The sky was gorgeous on the way home tonight: a field of flat, broken clouds awash in pink light. "Red at night, sailors' delight," my parents (the sailors) used to say. So I guess we can hope for good weather tomorrow. Still, I'm not taking my umbrella out of my purse. I left it at the apartment over the weekend, so I walked home from the subway at 11:00 last night in a rioting thunderstorm. Note to self: Put taxi numbers on your cell phone.
As for the dreams, I have two to share. If you enjoy dreams and ponderings on the unconscious, you should also check out my friend Brent's blog:
Nine Long Nights. I scribbled both of my dreams in my journal shortly after waking up.
Dream 1: There is a hurricane, or perhaps an earthquake. Across the street, the fronts of buildings move like the surface of water, like a wave. I hear no wind, feel no shifting ground. Now a wrecking ball begins demolishing the buildings on my side of the street. It crashes through the side wall of a building just across an alley from me. In the back of the building, people eating in a Chinese restaurant carry on, unconcerned.
At the front of the building, a man steps up to have his picture taken with the destruction.

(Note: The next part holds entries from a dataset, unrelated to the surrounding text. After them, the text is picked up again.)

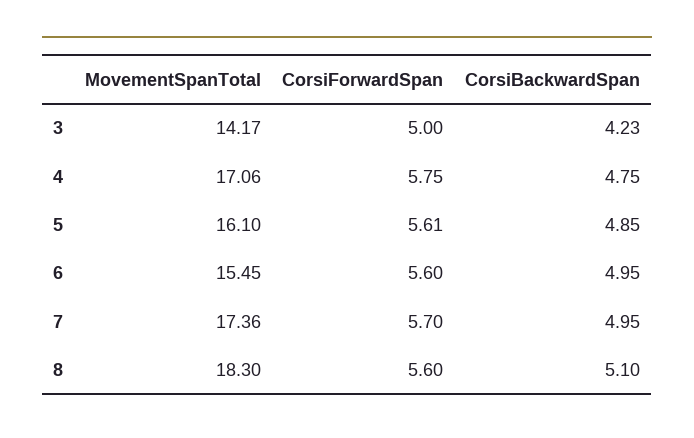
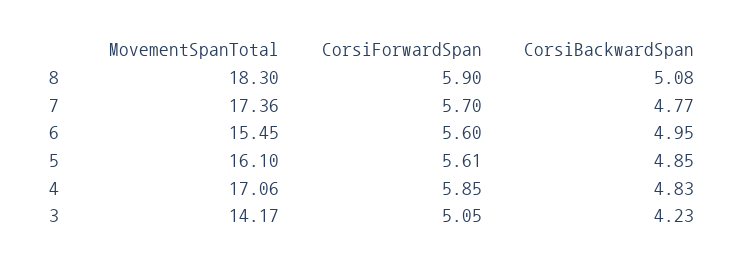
  {
    "MovementSpanTotal": {
      "3": 14.17,
      "4": 17.06,
      "5": 16.1,
      "6": 15.45,
      "7": 17.36,
      "8": 18.3
    },
    "CorsiForwardSpan": {
-     "3": 5,
+     "3": 5.05,
-     "4": 5.75,
+     "4": 5.85,
      "5": 5.61,
      "6": 5.6,
      "7": 5.7,
-     "8": 5.6
+     "8": 5.9
    },
    "CorsiBackwardSpan": {
      "3": 4.23,
-     "4": 4.75,
+     "4": 4.83,
      "5": 4.85,
      "6": 4.95,
-     "7": 4.95,
+     "7": 4.77,
-     "8": 5.1
+     "8": 5.08
    }
  }

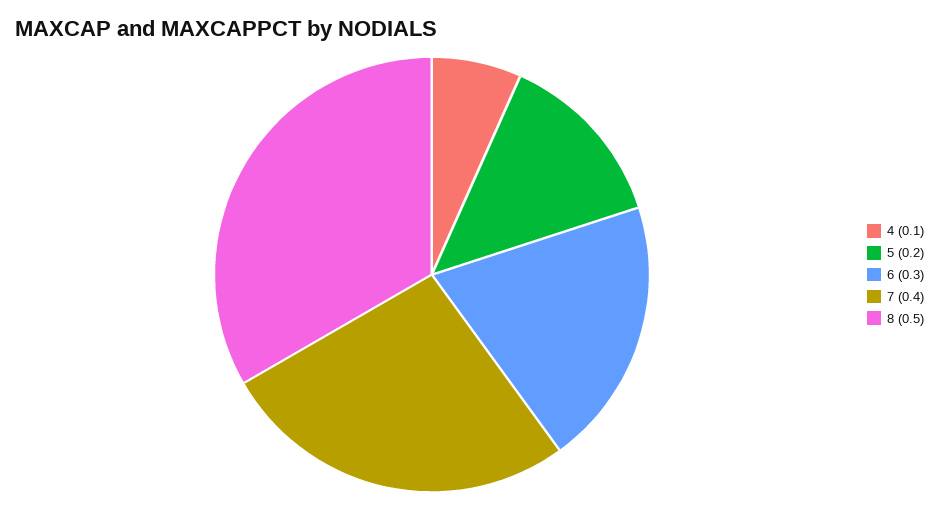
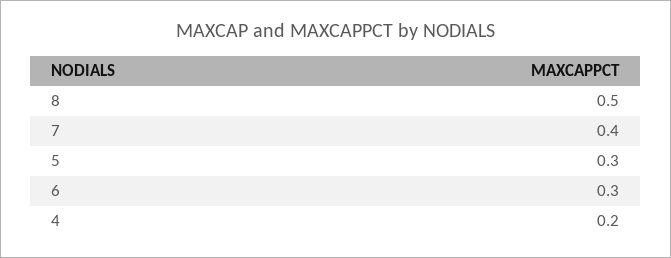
  {
-   "4": 0.1,
+   "4": 0.2,
-   "5": 0.2,
+   "5": 0.3,
    "6": 0.3,
    "7": 0.4,
    "8": 0.5
  }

The ball slices through the building, leaves chaos behind. The man is in the path of the next swing. He sidles out of view of the crane operator, smiling at me. I shut my eyes. The ball swings. I keep my eyes closed. Collision.
In the darkness behind my eyelids, I overhear horrified voices discussing the body in pieces, the impossibility of saving a life so shattered. In my mind's eye, I see the scattered body parts, the brains and blood on the ball and chain. I turn away with my eyes still shut and move toward the back of the building to warn the happy restaurant-goers not to leave by the front. I am thinking, I have seen two people die today. (How two? The logic of dreams.) I could have prevented this death, but I said nothing and shut my eyes.

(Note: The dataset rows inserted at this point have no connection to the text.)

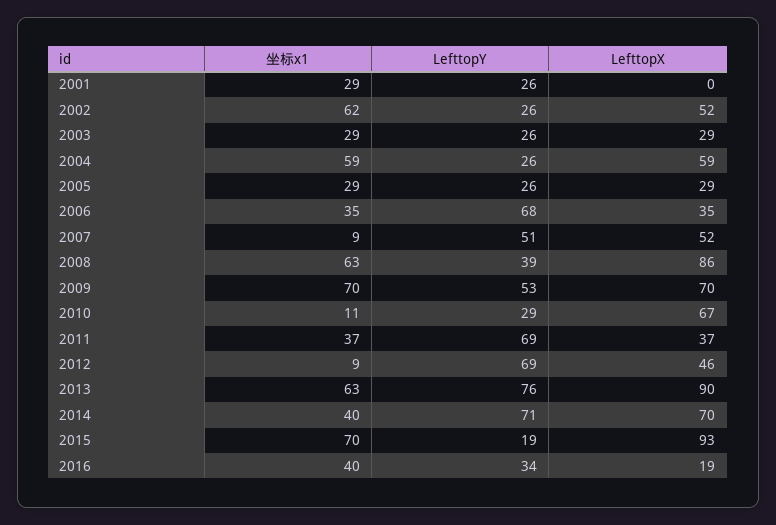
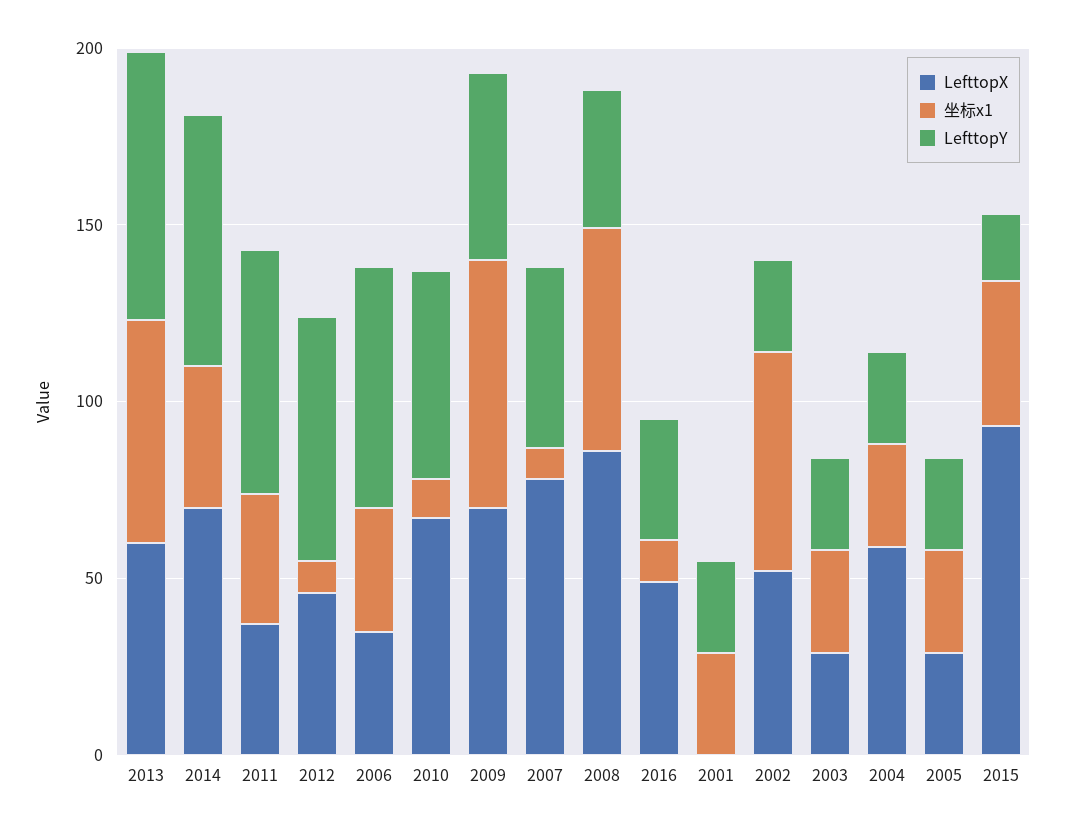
  {
    "坐标x1": {
      "2001": 29,
      "2002": 62,
      "2003": 29,
-     "2004": 59,
+     "2004": 30,
      "2005": 29,
      "2006": 35,
      "2007": 9,
      "2008": 63,
      "2009": 70,
      "2010": 11,
      "2011": 37,
      "2012": 9,
      "2013": 63,
      "2014": 40,
-     "2015": 70,
+     "2015": 40,
-     "2016": 40
+     "2016": 10
    },
    "LefttopY": {
      "2001": 26,
      "2002": 26,
      "2003": 26,
      "2004": 26,
      "2005": 26,
      "2006": 68,
      "2007": 51,
      "2008": 39,
      "2009": 53,
-     "2010": 29,
+     "2010": 60,
      "2011": 69,
      "2012": 69,
      "2013": 76,
      "2014": 71,
      "2015": 19,
      "2016": 34
    },
    "LefttopX": {
      "2001": 0,
      "2002": 52,
      "2003": 29,
      "2004": 59,
      "2005": 29,
      "2006": 35,
-     "2007": 52,
+     "2007": 80,
      "2008": 86,
      "2009": 70,
      "2010": 67,
      "2011": 37,
      "2012": 46,
-     "2013": 90,
+     "2013": 60,
      "2014": 70,
      "2015": 93,
-     "2016": 19
+     "2016": 50
    }
  }

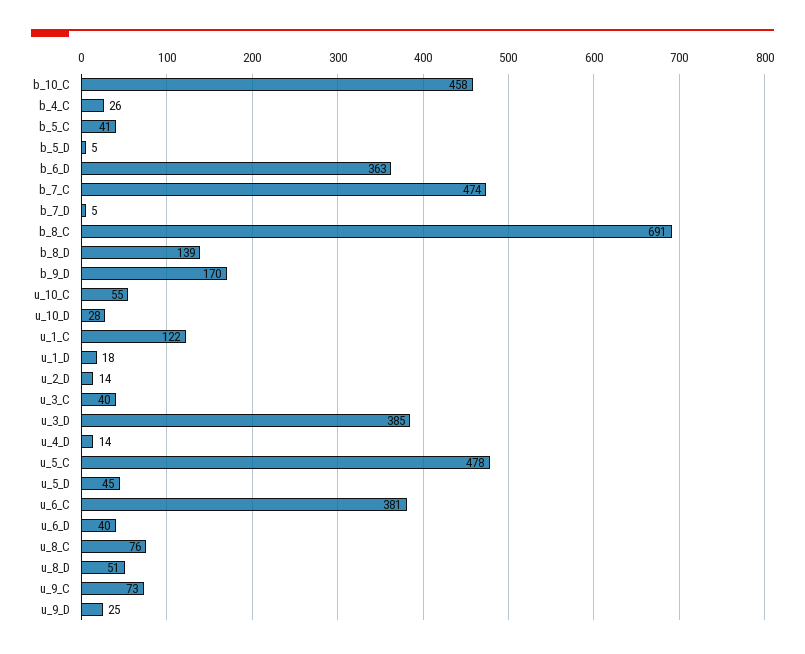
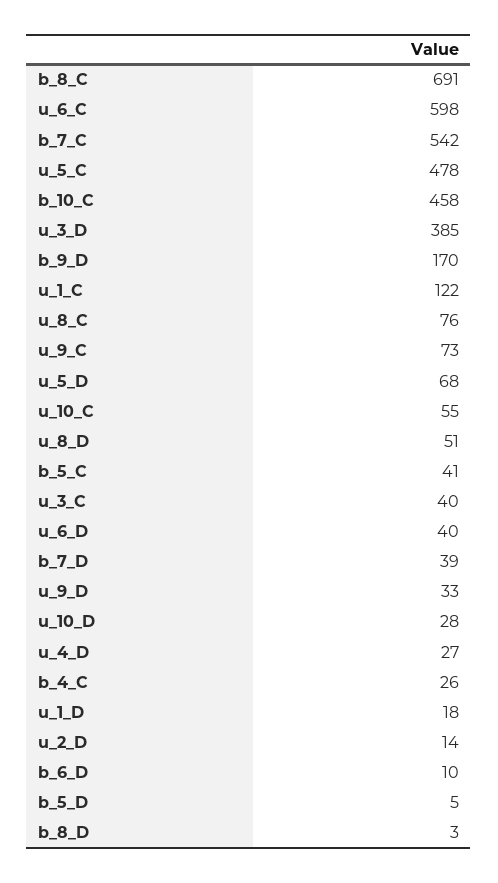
  {
    "b_10_C": 458,
    "b_4_C": 26,
    "b_5_C": 41,
    "b_5_D": 5,
-   "b_6_D": 363,
+   "b_6_D": 10,
-   "b_7_C": 474,
+   "b_7_C": 542,
-   "b_7_D": 5,
+   "b_7_D": 39,
    "b_8_C": 691,
-   "b_8_D": 139,
+   "b_8_D": 3,
    "b_9_D": 170,
    "u_10_C": 55,
    "u_10_D": 28,
    "u_1_C": 122,
    "u_1_D": 18,
    "u_2_D": 14,
    "u_3_C": 40,
    "u_3_D": 385,
-   "u_4_D": 14,
+   "u_4_D": 27,
    "u_5_C": 478,
-   "u_5_D": 45,
+   "u_5_D": 68,
-   "u_6_C": 381,
+   "u_6_C": 598,
    "u_6_D": 40,
    "u_8_C": 76,
    "u_8_D": 51,
    "u_9_C": 73,
-   "u_9_D": 25
+   "u_9_D": 33
  }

My friend Sue is in the restaurant, which is enormous, like a beer garden, and crowded with people from some kind of mission trip, all in matching t-shirts. I begin warning them, and then the dream dissolves into wakefulness.
Dream 2: I am standing in crystal-clear Australian ocean water with my friend Saedra, carrying a heavy purse. We are surrounded by the white hot clarity of noon. Bubbles skid and swirl around our feet. On the beach nearby, others splash and play. I want to go swimming, but I'm carrying too much stuff. "Wait here," I tell Saedra. "I'll go lock up my purse at the place where I'm house-sitting, and then I'll only have to carry a couple of keys."
Back at the house—a ramshackle warren of interconnecting rooms—I discover a dozen doors, each with its own keys, some with multiple locks. There are keys of all types: door keys, car keys, tiny and huge keys. I mean to lock up and leave, but I keep getting distracted. For one thing, the neighbors seem to have their own sets of keys, and they keep invading the house. They appear out of nowhere, setting up a party in the living room, taking a shower in one of the bathrooms. As I pass through that bathroom on my way to lock one of the doors, the woman showering grabs me through the curtain, enveloping me in plastic. I shriek, but even in the dream some part of my brain analyzes the moment, realizes it's a reversal of Psycho.
I never escape the house and return to the beautiful, hot, sunny beach and the cool crystal water. At the end of the dream, I'm watching TV with the invading neighbors. It's a show where we can call in and rate old music videos. Somehow, a subliminal message of "Vote no, it's awful" has been laid down to the beat of the current song. On screen, Elton John (flabby, tattooed, in a midriff-baring top) and Bono (in silly amber-colored glasses) squat and sing together.
So, dear readers, what do we make of this? I theorize that both dreams refer to my anxiety about living in a crummy Queens apartment two states away from my husband and our home in Philadelphia. The proliferation of keys in the second dream probably reflects on the fact that I have three keys to the apartment, but cannot even latch my bedroom door. I'm both secure and exposed. Lately I've been ogling the other apartment buildings on the way home, thinking, "Look at those fire escapes! I bet THEY have smoke detectors." And in a fair world, I wouldn't be paying the same amount of rent as the other two roommates, who both have rooms twice the size of mine. But perhaps at this point I'm veering from dream interpretation into straightforward whining.
New York does make me nervous, though: the kind of nervous that makes you want to shut your eyes in front of the wrecking ball. Sensory overload: the subway roars and sways, the cars honk, the elevated train rattles its cage. Gum and dog shit on the sidewalk. People speaking in tongues, refusing eye contact. I feel my smile going underground.